In [27], a local feature descriptors based matching method was exploited to perform synchronization of the watermark. On the watermark embedder, the left view and right view images are synthesized using a DIBR operation with a predefined baseline distance, and then, the watermark is embedded at the location of matched feature points between the center and synthesized left and right images using the descriptor matching algorithm. However, this method is semi-blind watermarking because it always needs pre-saved matched descriptors in the watermark extraction process. Moreover, it is not robust against geometric distortions and does not consider a change in the baseline distance. In [19], image descriptor based semi-blind watermarking was proposed. In order to compensate for the distortion produced by the DIBR operation, a side information based resynchronization process estimates the disparity between the suspected view and the original view. Thus, this method can detect an embedded watermark on arbitrary virtual views after the DIBR operation. However, this approach has a low perceptual quality of the watermarked image. In addition, because the descriptors of the original image are needed to detect the watermark, its use in wide-ranging applications is restricted. Taking the various geometric distortions into consideration, the authors in [4] proposed a DWT-based watermarking method with geometric rectification based on keypoint descriptors. Because local image descriptors are used for geometric rectification to rectify the altered image, this approach is robust against various geometric attacks. Additionally, because the DIBR operation can be considered as a translation attack, this method based on geometric rectification can detect watermarks on arbitrary virtual views. However, this method is semi-blind watermarking because it always needs pre-saved feature descriptors in the watermark extraction process. Thus, the main issue of this approach is its semi-blind nature which limits its application.

**DATASET EXTRACT**
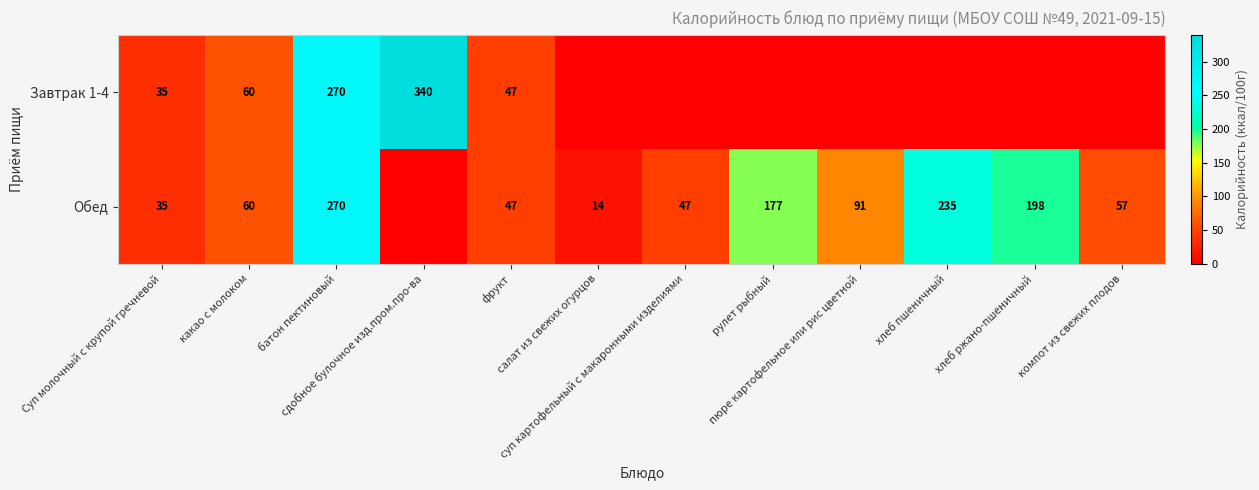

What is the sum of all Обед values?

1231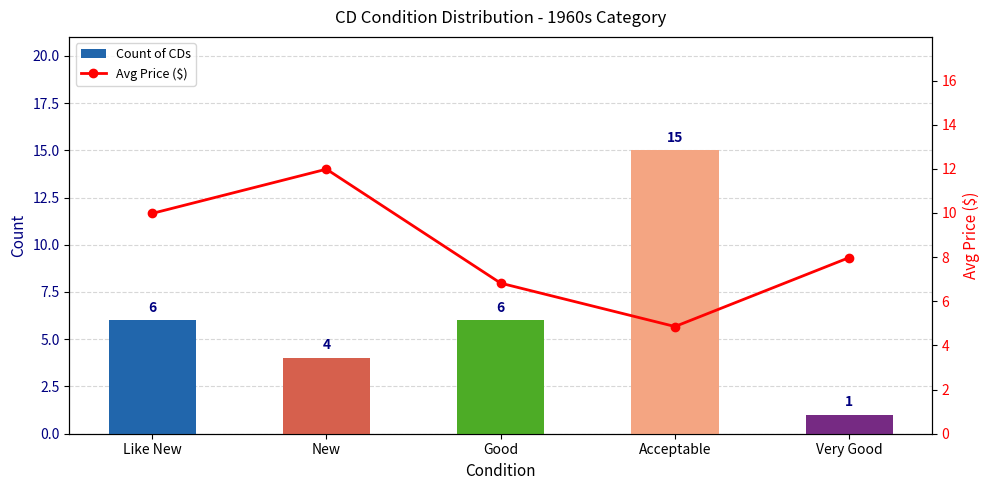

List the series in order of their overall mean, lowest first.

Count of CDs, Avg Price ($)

**EXERCISE A**
In the watermarking passage, why is the method in [27] considered semi-blind?
**EXERCISE B**
Pick up the watermarking passage after its final sentence and carry it forward.

**EXERCISE ANSWER A**
It always needs pre-saved matched descriptors in the watermark extraction process.

**EXERCISE ANSWER B**
Although a non-blind watermarking scheme has better robustness than a blind one, a blind watermarking scheme has great potential in practical applications because it does not require the original work and side information [7]. Taking into account the advantage of blind watermarking, the authors in [15] proposed a horizontal noise mean shifting (HNMS) based stereoscopic watermarking scheme. Because this scheme changes the mean of the horizontal noise which is an invariant feature of the 2D-3D conversion, it is robust against the 3D warping process. However, this approach does not consider baseline distance adjustment and pre-processing of the depth map on a DIBR system. In addition, this scheme is not robust against different types of geometric distortions, such as a cropping attack and translation. Lin et al. proposed a blind watermarking scheme that takes into consideration the characteristics of the 3D warping process [16]. To deal with the synchronization attack from the DIBR operation, on the watermark embedder, this scheme estimates the virtual left and right images from the center image and its depth map by using information about the DIBR operation with a predefined baseline distance. Based on the estimated relationship, this scheme embeds three different reference patterns into the DCT domain of the center image. This approach shows robustness against common signal distortions such as noise addition and JPEG compression. However, it does not consider the synchronization attacks including the baseline distance adjustment and pre-processing of the depth map which frequently occur during the DIBR operation. Kim et al. presented a robust blind watermarking scheme by exploiting quantization on a dual tree complex transform (DT-CWT) [11]. In this scheme, the sub-bands of the DT-CWT coefficients are selected taking into consideration the characteristic of the DIBR operation and directional selectivity. Because the method by Kim is designed using the characteristics of the approximate shift invariance of the DT-CWT, it is robust against synchronization attacks from the DIBR operation. Moreover, this approach is robust for common processing in the DIBR system including a change in the baseline distance and pre-processing of the depth image. However, this approach has low imperceptibility and does not take into account frequently occurring synchronization attacks such as translation and cropping.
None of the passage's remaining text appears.